Prudential Regulation

As well as the above, a separate legislative proposal has been published in relation to the prudential framework for securitisation transactions which aims ensure greater risk sensitivity for the capital treatment of securitisation for banks. There will also be amendments to the Liquidity Coverage Delegated Regulation (draft amendments already published) and the Solvency II Delegated Regulation (draft amendments to come later in the Summer). The intention is to make targeted changes to: (i) address inconsistencies in the existing requirements that securitisations need to comply with in order to be eligible for inclusion in banks’ liquidity buffers; (ii) adjust the insurance prudential framework to better account for the actual risks of securitisation; and (iii) remove unnecessary prudential costs for insurers when investing in securitisations.

Next Steps

Whilst the Commission’s efforts to bolster the EU securitisation market are to be welcomed, it’s currently unclear whether the proposed changes will meet that aim. In particular, careful consideration will need to be given to how the proposed definition of a public securitisation will impact the securitisation market.
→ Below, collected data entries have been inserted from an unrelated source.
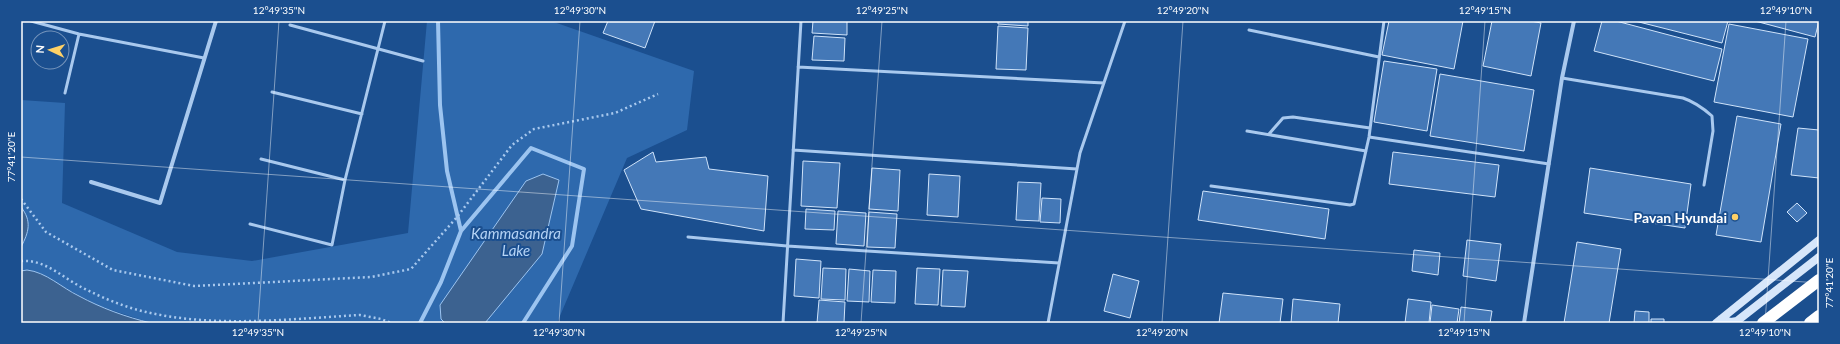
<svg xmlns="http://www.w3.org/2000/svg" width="1840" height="344" viewBox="0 0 1840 344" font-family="Lato,sans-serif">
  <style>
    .green { fill: #2e69ad }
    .water { fill: #3c6290; stroke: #9cc4f0 }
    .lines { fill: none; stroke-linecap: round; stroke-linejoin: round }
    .stream { stroke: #9cc4f0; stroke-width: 4 }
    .building { fill: #4478b7; stroke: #cfe3fa }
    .path { stroke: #a9c9ee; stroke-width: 2.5; stroke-dasharray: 2 3; stroke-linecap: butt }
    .lane { stroke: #a9c9ee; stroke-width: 3 }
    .street { stroke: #a9c9ee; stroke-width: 4 }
    .secondary { stroke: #d6e6fa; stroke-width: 8 }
    .highway { stroke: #fff; stroke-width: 12 }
    .ticks { fill: none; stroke: #fff; stroke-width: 1; stroke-opacity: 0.45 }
    .poi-dot { fill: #ffd166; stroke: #1b4f8f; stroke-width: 1.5 }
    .labels { text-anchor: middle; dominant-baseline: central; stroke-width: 4; stroke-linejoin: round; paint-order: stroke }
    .poi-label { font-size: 14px; font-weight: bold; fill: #fff; stroke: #1b4f8f; text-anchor: end }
    .water-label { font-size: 15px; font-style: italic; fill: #b5d3f5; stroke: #1b4f8f }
    .neatline { fill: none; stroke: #fff; stroke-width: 1.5 }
    .ticks-label { font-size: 10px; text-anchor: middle; fill: #fff }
  </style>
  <rect width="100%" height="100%" fill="#1b4f8f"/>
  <!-- green -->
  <path class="green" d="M427,21h124l143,50 -7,59 -60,28 -70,165h-406l-52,-17 -40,-21 -19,-12 -19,-2v-171l44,3 -3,100 115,49 75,9 156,-28z"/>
  <!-- water -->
  <path class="water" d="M543,174l16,6 -17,74 -57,69h-40l-4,-4 -1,-14 86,-124z
    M21,207c11,14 8,25 0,40z
    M27,270c19,2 35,18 52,26 22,12 47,21 72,27h-130v-52z"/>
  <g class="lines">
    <!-- stream -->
    <path class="stream" d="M438,21l2,84 7,66 14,60
      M420,323l21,-41 20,-51 70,-83 53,21 -12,77 -49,77"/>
  </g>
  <!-- building -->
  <path class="building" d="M608,21h47l-10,27 -42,-15z
    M813,21h34v14l-35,-2z
    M998,21h30v5l-30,-2z
    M1389,21h74l-9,48 -72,-14z
    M1492,21h39l10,2 -10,53 -48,-10z
    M1602,21h14l106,28 -8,32 -120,-30z
    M1635,21h93l-6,22z
    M1755,21h64l-4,16z
    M1729,24l79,15 -15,78 -79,-15z
    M998,26l30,2 -2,42 -30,-1z
    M814,36l31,2 -1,23 -32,-1z
    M1384,61l53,8 -10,62 -53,-9z
    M1440,74l94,16 -10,61 -94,-15z
    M1737,116l44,8 -20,118 -45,-7z
    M1798,128l21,2v48l-28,-3z
    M653,152l3,10 50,-5 3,12 59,7 -4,55 -123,-22 -17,-39z
    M1393,152l106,13 -4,32 -106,-13z
    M803,161l37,2 -3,45 -36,-2z
    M872,168l28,2 -2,41 -29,-2z
    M1590,168l101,16 -6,44 -101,-15z
    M929,174l31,2 -2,41 -31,-2z
    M1018,182l23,1 -2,38 -23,-1z
    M1203,191l126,18 -4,30 -127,-19z
    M1042,198l19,1 -1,24 -20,-1z
    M1797,203l10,10 -10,9 -10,-10z
    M806,209l29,2 -1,19 -29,-1z
    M838,211l28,2 -2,33 -28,-2z
    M869,212l28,2 -2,34 -28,-1z
    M1467,240l34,4 -5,37 -33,-5z
    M1577,242l44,7 -12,74h-45z
    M1414,250l26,3 -2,22 -26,-4z
    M796,259l25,2 -2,37 -25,-2z
    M823,268l23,1 -1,31 -24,-1z
    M917,268l23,1 -2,36 -23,-1z
    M849,269l21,2 -1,31 -22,-1z
    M873,270l23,1 -1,32 -24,-1z
    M943,270l25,1 -3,36 -24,-1z
    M1113,274l26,7 -9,37 -26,-7z
    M1223,293l60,6 -3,24h-61z
    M1293,299l47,5 -2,19h-47z
    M1408,299l23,3 -2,21h-24z
    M819,300l26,2 -1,21h-27z
    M1432,305l27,4 -2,14h-27z
    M1461,307l31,4 -2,12h-31z
    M1635,311l14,1v11h-15z
    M1651,319h13v4h-13z"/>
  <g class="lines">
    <!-- path -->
    <path class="path" d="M21,199l25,33 67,38 81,16 177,-9 40,-8 46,-52 55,-72 22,-16 81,-16 43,-19
      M21,261c24,-2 42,17 62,27 20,10 41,19 63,24 69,16 143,7 214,3l21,4 10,4"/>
    <!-- lane -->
    <path class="lane" d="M31,21l48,13 125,24
      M290,25l133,36
      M1249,30l130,27
      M798,67l306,16
      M1562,78l121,20c12,4 20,10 29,18l1,15 -9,54
      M272,92l90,22
      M65,93l14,-59
      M1247,131l119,20
      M1269,134l14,-16 10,-1 77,11
      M1369,137l180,27
      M793,150l284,19
      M261,159l84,21
      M1211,186l139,19 4,-1 15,-67 15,-116
      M250,224l82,21 13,-65 40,-159
      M688,237l99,9 272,17
      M783,323l18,-302
      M1048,323l32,-170 45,-132"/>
    <!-- street -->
    <path class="street" d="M91,182l69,21 56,-182
      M1524,323l38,-245 12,-57"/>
    <!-- secondary -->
    <path class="secondary" d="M1721,319l10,3 6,-1 82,-64
      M1716,323l103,-83"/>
    <!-- highway -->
    <path class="highway" d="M1763,323l56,-43
      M1810,323l9,-7"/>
  </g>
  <!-- ticks -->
  <path class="ticks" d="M21,157l1798,126M258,323l21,-302M559,323l21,-302M861,323l21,-302M1162,323l21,-302M1464,323l21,-302M1765,323l21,-302"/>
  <!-- markers -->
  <circle class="poi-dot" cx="1735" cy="217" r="4"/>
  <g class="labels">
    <!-- poi labels -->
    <g class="poi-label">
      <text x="1727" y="217">Pavan Hyundai</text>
    </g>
    <!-- water labels -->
    <g class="water-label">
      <text x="516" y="233">Kammasandra<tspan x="516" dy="17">Lake</tspan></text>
    </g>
  </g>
  <!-- border -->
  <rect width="1840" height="344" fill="none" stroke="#1b4f8f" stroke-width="44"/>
  <!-- north arrow -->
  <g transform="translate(50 50) rotate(274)"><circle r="19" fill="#1b4f8f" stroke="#7695bc"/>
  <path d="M0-3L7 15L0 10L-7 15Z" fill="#ffd166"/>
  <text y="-6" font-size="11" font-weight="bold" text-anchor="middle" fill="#ffffff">N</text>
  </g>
  <rect x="22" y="22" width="1796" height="300" class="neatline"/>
  <g class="ticks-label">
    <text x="279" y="14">12°49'35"N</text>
    <text x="580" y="14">12°49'30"N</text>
    <text x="882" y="14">12°49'25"N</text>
    <text x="1183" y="14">12°49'20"N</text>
    <text x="1485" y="14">12°49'15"N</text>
    <text x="1786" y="14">12°49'10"N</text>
    <text transform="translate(11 157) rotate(-90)" y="4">77°41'20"E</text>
    <text transform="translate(1829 283) rotate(-90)" y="4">77°41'20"E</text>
    <text x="258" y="336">12°49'35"N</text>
    <text x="559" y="336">12°49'30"N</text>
    <text x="861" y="336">12°49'25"N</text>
    <text x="1162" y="336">12°49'20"N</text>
    <text x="1464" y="336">12°49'15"N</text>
    <text x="1765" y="336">12°49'10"N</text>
  </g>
</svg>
The scope of this definition has the potential to impose the burden of the public transaction reporting requirements on a significant number of private transactions, and to incentivise transaction parties to seek listings outside of the European market. In addition, the imposition of the requirement to report private transactions to securitisation repositories, and the imposition of a duplicative sanctions’ regime in terms of the due diligence requirements, have already caused concern to originators, issuers and investors. It will be important to ensure that these factors don’t have a dampening impact on issuance and undermine the effort to achieve an integrated, competitive and revitalised securitisation market in Europe.

The draft Amending Regulation and the prudential legislative proposal have been submitted to the European Parliament and the Council for consideration. Further changes are still possible before the final texts are agreed.